Kontoor Brands, Inc.
Shares Outstanding: 56.9 million
Market Cap: $2.1 billion
Cash: $76.7 million
Interest Bearing Debt: $990 million
Enterprise Value: $3.1 billion
Kontoor Brands (KTB) has run up rather quickly since our initial post on June 18th, 2019. The dynamics of forced selling from large cap mutual funds were clearly in play within the first few weeks of trading, sending the share price from $40.50 on May 9th on the when-issued market, to a low of $25.78 on June 25th. We believe that the stock is fairly valued from an absolute and relative valuation basis and are therefore selling the majority of our position, as we view the margin of safety to be minimal, which increases the risk of the stock.
KTB has reached what we think is fair value at $38.50 today based on the FCFF analysis performed at the time of the initial write-up.
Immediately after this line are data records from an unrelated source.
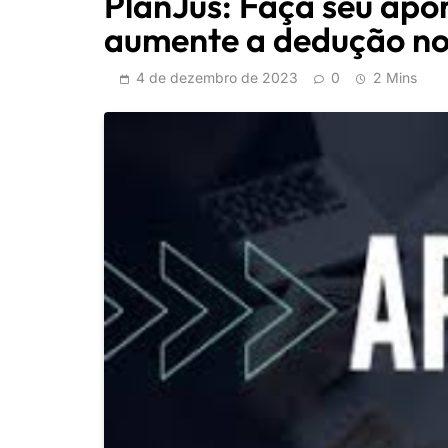
PlanJus: Faça seu apo
aumente a dedução no
4 de dezembro de 2023
0
2 Mins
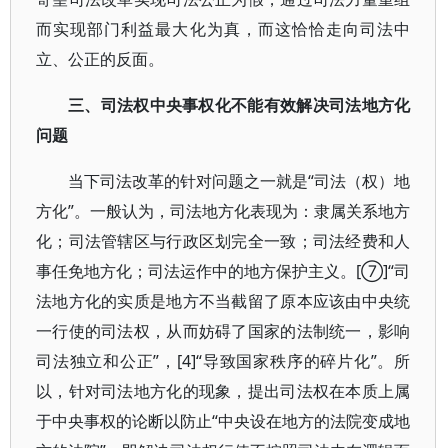
而实现部门利益最大化为真，而这恰恰走向司法中
立、公正的反面。
三、司法权中央事权化不能有效解决司法地方化
问题
当下司法改革的针对问题之一就是“司法（权）地
方化”。一般认为，司法地方化表现为：隶属关系地方
化；司法管辖区与行政区划完全一致；司法经费和人
事任免地方化；司法运作中的地方保护主义。[⑦]“司
法地方化的实质是地方不当截留了原本应该由中央统
一行使的司法权，从而妨碍了国家的法制统一，影响
司法独立和公正”，[4]“导致国家秩序的碎片化”。所
以，针对司法地方化的现象，提出司法权在本质上属
于中央事权的论断以防止“中央设在地方的法院变成地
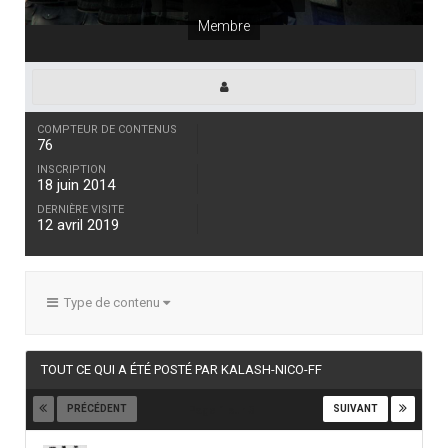
Membre
COMPTEUR DE CONTENUS
76
INSCRIPTION
18 juin 2014
DERNIÈRE VISITE
12 avril 2019
Type de contenu
TOUT CE QUI A ÉTÉ POSTÉ PAR KALASH-NICO-FF
PRÉCÉDENT
SUIVANT
Page 1 sur 3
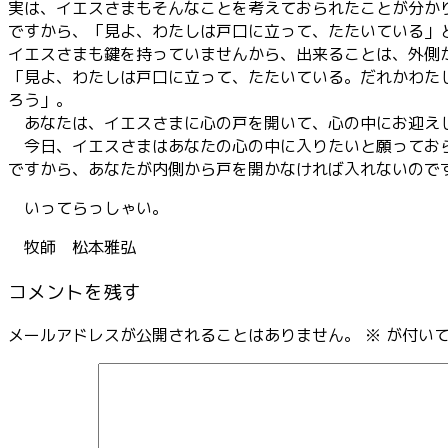
実は、イエスさまもそんなことを考えておられたことが分か
ですから、「見よ、わたしは戸口に立って、たたいている」
イエスさまも鍵を持っていませんから、出来ることは、外側
「見よ、わたしは戸口に立って、たたいている。だれかわた
ろう」。
あなたは、イエスさまに心の戸を開いて、心の中にお迎え
今日、イエスさまはあなたの心の中に入りたいと願っておら
ですから、あなたが内側から戸を開かなければ入れないので
いってらっしゃい。
牧師 松本雅弘
コメントを残す
メールアドレスが公開されることはありません。
※
が付いて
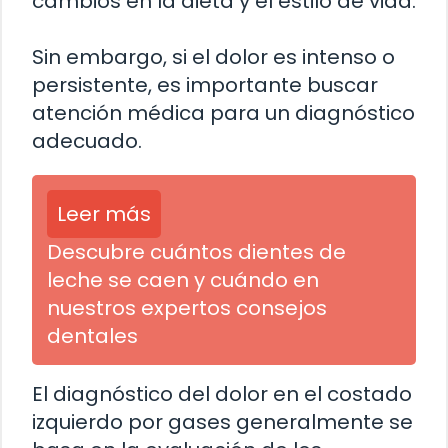
cambios en la dieta y el estilo de vida.
Sin embargo, si el dolor es intenso o
persistente, es importante buscar
atención médica para un diagnóstico
adecuado.
Leer más
Descubre cuántos dientes de
leche se caen y cuándo en
nuestros expertos consejos
dentales
El diagnóstico del dolor en el costado
izquierdo por gases generalmente se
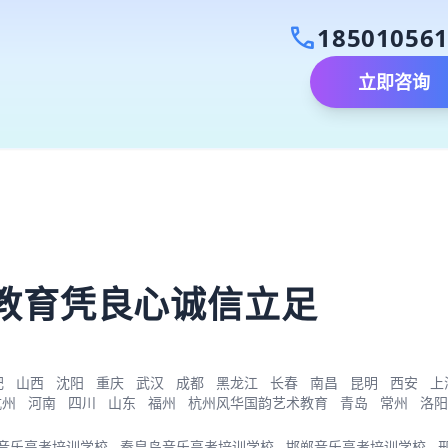
call
18501056
立即咨询
）
教育凭良心诚信立足
肥
山西
沈阳
重庆
武汉
成都
黑龙江
长春
南昌
昆明
西安
上
杭州
河南
四川
山东
福州
杭州风华国韵艺术教育
青岛
常州
洛阳
音乐高考培训学校
秦皇岛音乐高考培训学校
邯郸音乐高考培训学校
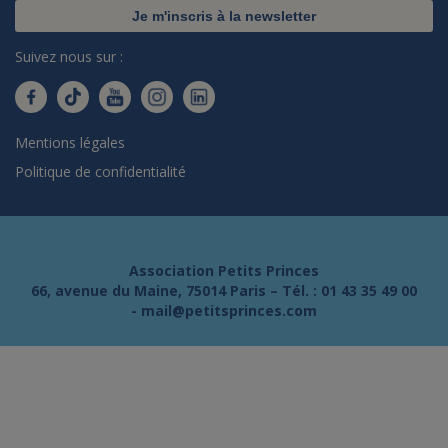
Je m'inscris à la newsletter
Suivez nous sur :
Mentions légales
Politique de confidentialité
Association Petits Princes
66, avenue du Maine, 75014 Paris – Tél. :
01 43 35 49 00
-
mail@petitsprinces.com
Not much has changed within the business since then and management has executed as expected. Additionally, KTB currently trades at 11.30x EV/TTM EBITDA. LEVI currently trades at 11x EV / TTM EBITDA. As we mentioned in the initial write-up, we believe that LEVI should trade at a premium multiple to KTB due to its past growth story. Therefore, we believe that KTB is fairly valued on an absolute basis and relative basis (the LEVI growth story has certainly slowed, as they’re facing some challenges within their U.S. wholesale division).
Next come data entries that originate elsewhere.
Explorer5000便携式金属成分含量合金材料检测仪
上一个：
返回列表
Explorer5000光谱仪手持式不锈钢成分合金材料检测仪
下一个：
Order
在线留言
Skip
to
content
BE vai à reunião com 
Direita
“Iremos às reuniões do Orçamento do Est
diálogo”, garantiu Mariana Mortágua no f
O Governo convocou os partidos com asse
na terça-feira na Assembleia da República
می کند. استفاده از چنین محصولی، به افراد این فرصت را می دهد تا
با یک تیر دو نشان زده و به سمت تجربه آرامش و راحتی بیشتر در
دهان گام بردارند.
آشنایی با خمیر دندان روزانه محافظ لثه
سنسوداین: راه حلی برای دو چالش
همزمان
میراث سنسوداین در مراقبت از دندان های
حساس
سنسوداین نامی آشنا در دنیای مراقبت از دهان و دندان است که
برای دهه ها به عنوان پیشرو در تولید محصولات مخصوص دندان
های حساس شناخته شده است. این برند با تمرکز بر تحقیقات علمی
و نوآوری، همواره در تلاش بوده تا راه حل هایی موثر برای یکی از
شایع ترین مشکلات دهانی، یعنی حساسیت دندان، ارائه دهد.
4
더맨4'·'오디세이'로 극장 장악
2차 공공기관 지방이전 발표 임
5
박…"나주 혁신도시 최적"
Our short-term catalyst of the declaration of the dividend held true. Management indicated in the form 10 that they planned on paying out a dividend, but hadn’t officially declared it, so the information was not listed in any financial database. On July 23rd, they declared a $.56 dividend after the market closed. The stock closed at $31.00 on July 23rd and has since risen to $38.50 even after going ex on September 9th.
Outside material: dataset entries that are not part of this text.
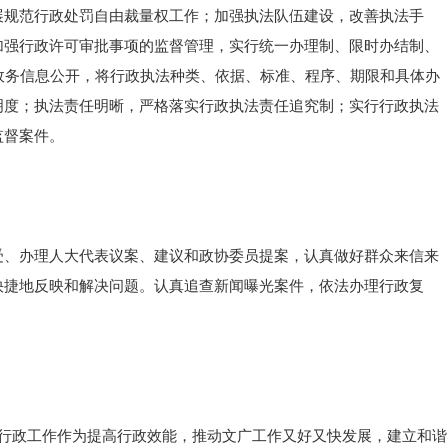
展规范行政处罚自由裁量权工作；加强执法队伍建设，改善执法手
加强行政许可审批事项的监督管理，实行统一办理制、限时办结制、
政务信息公开，将行政执法种类、依据、标准、程序、期限和具体办
明度；执法责任明晰，严格落实行政执法责任追究制；实行行政执法
监督案件。
受、办理人大代表议案、建议和政协委员提案，认真做好群众来信来
快捷地反映和解决问题。认真追查新闻曝光案件，依法办理行政复
法行政工作作为提高行政效能，推动文广工作又好又快发展，建立和谐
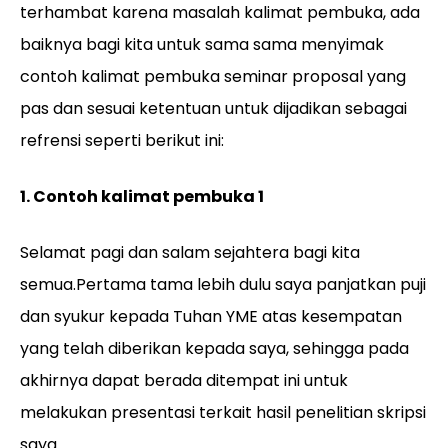
terhambat karena masalah kalimat pembuka, ada
baiknya bagi kita untuk sama sama menyimak
contoh kalimat pembuka seminar proposal yang
pas dan sesuai ketentuan untuk dijadikan sebagai
refrensi seperti berikut ini:
1. Contoh kalimat pembuka 1
Selamat pagi dan salam sejahtera bagi kita
semua.Pertama tama lebih dulu saya panjatkan puji
dan syukur kepada Tuhan YME atas kesempatan
yang telah diberikan kepada saya, sehingga pada
akhirnya dapat berada ditempat ini untuk
melakukan presentasi terkait hasil penelitian skripsi
saya.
If you had purchased shares the morning after our write-up was posted and sold at our fair value of $38.50, you would have made a total return of ~41.5% within four months.
We are going to continue to hold a small position in KTB, as it is a very resilient business and the long-term catalysts have yet to play out. Cash paid for interest should decrease within the next four to six years as they pay down their large debt load that was initially taken on to pay VF Corp for the spinoff. This cash flow paid to the financiers of the company should eventually transfer to equity holders if they continue to maintain their 60% target payout ratio. Our current dividend yield on cost is ~7.6%. If we are correct about their future dividend after they pay off their debt, the yield on cost should be ~12%.
We would be very pleased if we can bring three to four of these types of ideas to the table every year. We are constantly on the lookout for opportunities such as this one. We believe that markets are efficient most of the time, yet acknowledge the existence of market anomalies with the expectation that our analysis will be eventually be rewarded.